Well, you should not be surprised then, by the looks you get on saying what you said instead!
You clearly skipped a deserving consonant sound from the word “six” (/siks/) and that ended up changing the entire meaning of your message.
Here is what it warrants–
Speech clarity hugely depends on the way we articulate speech sounds (vowel and consonant sounds). These sounds are known as the smallest unit of spoken language.
To enable our global audience to understand our speech in English, we must make sure that these speech sounds are free from the influence of our first language.
I have already touched upon vowel sounds for speech clarity in my earlier blog. Let us now focus on another set of speech sounds- Consonant sounds.
Any letter apart from a,e,i,o,u is a consonant with a sound distinct to it. These sounds are produced by partly or completely stopping the flow of air breathed out of the mouth.
One of the trickiest forms that these consonants take is the notorious consonant clusters. When two or more consonant sounds appear next to each other in a word, they form a consonant cluster. E.g. Black, Scooter, Sixty
The non-native speakers of English sometimes tend to-
- skip a consonant sound altogether from the cluster
- add an unwanted vowel sound in between the cluster
- swap the sounds
E.g., Ask/Aks, Desk/Deks
These types of articulation errors in consonant clusters can lead to:
a) change in the meaning of the word
Black- Skipping /l/ from the cluster /bl/, will change the word to ‘back’.
b) errors in grammar
Clients– Skipping /s/ from the cluster /ts/, will change the word from plural to singular.

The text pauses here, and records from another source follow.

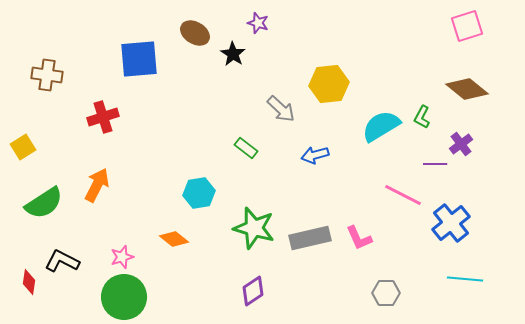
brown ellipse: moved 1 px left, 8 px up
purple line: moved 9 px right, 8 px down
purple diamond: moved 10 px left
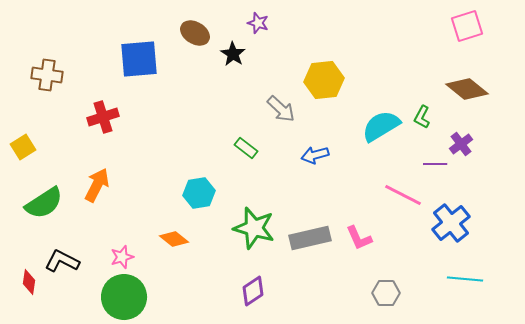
yellow hexagon: moved 5 px left, 4 px up
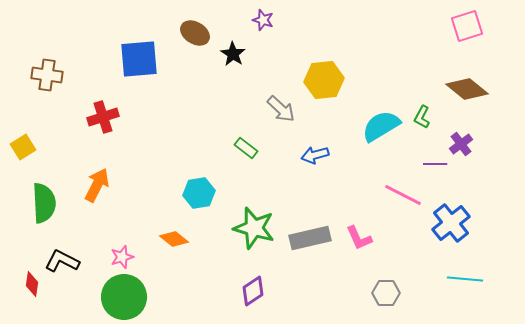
purple star: moved 5 px right, 3 px up
green semicircle: rotated 60 degrees counterclockwise
red diamond: moved 3 px right, 2 px down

When you say- “Our client are happy with our services.”, you can end up confusing your listener (all clients or just one of them?).
c) wrong pronunciation
Scooter- Adding an unwanted vowel to the cluster /sc/, changes the pronunciation of the word to Sakooter, taking away the meaning of the word.

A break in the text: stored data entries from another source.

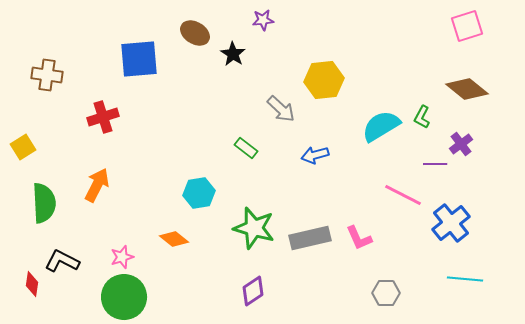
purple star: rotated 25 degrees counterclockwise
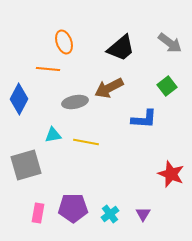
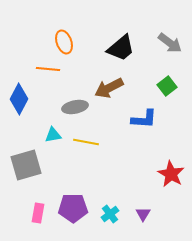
gray ellipse: moved 5 px down
red star: rotated 8 degrees clockwise
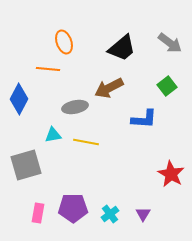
black trapezoid: moved 1 px right
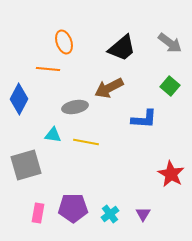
green square: moved 3 px right; rotated 12 degrees counterclockwise
cyan triangle: rotated 18 degrees clockwise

– Swapping the clusters in Desk to Deks leaves it meaningless.
Given below is the list of some consonant clusters that you can use for practicing:
Steps to follow –
i) More than the spellings, focus on the sounds these clusters are generating.
E.g. – Siks-ty/Sixty
ii) Break the clusters down, articulate each section slowly, and then smoothly join them together.
E.g. Tas–k, S–t–ring, Bur–s–t–s
Different types of consonant clusters:
- 2 consonant sounds in a row
/bl/ in black
/sk/ in ask, task, desk, scooter
/ks/ in access, accent
/kw/ in quality, quantity
/gz/ in exaggerate, executive
/ft/ in soft, left, lift
/st/ in fast, stiff, post
/kt/ in act, fact, picked
/pt/ in hoped, helped, script
/sp/ in crisp, lisp, wasp
/kt/ in looked, watched, pushed
/fr/ in from, frame, frantic
- 3 consonant sounds in a row
/str/ in string, strong, strange
/sks/ in tasks, desks, masks, discs
/kst/ in sixty
/kts/ in acts, ducts
/skr/ in script, scratch, scrunch
/skw/ in squint, square
/spr/ in spray, sprint
/ksp/ in expect, expire
- 4 consonant sounds in a row
/ksts/ in texts
/mpst/ in glimpsed
/ksths/ in sixths
/fths/ in twelfths
/rsts/ in bursts
/mpts/ in prompts, attempts, tempts
/lpts/ in sculpts
Now practice the clusters in the following sentences-
- Access to the office building was blocked from employees yesterday because of the breakdown of electrical service.
- He was brought to task for his lack of enthusiasm towards work.
- Speech clarity is of utmost importance.
- Immigrant job seekers must work on their language skills.
- Interview with the client is scheduled for Thursday
- The product presentation was a success.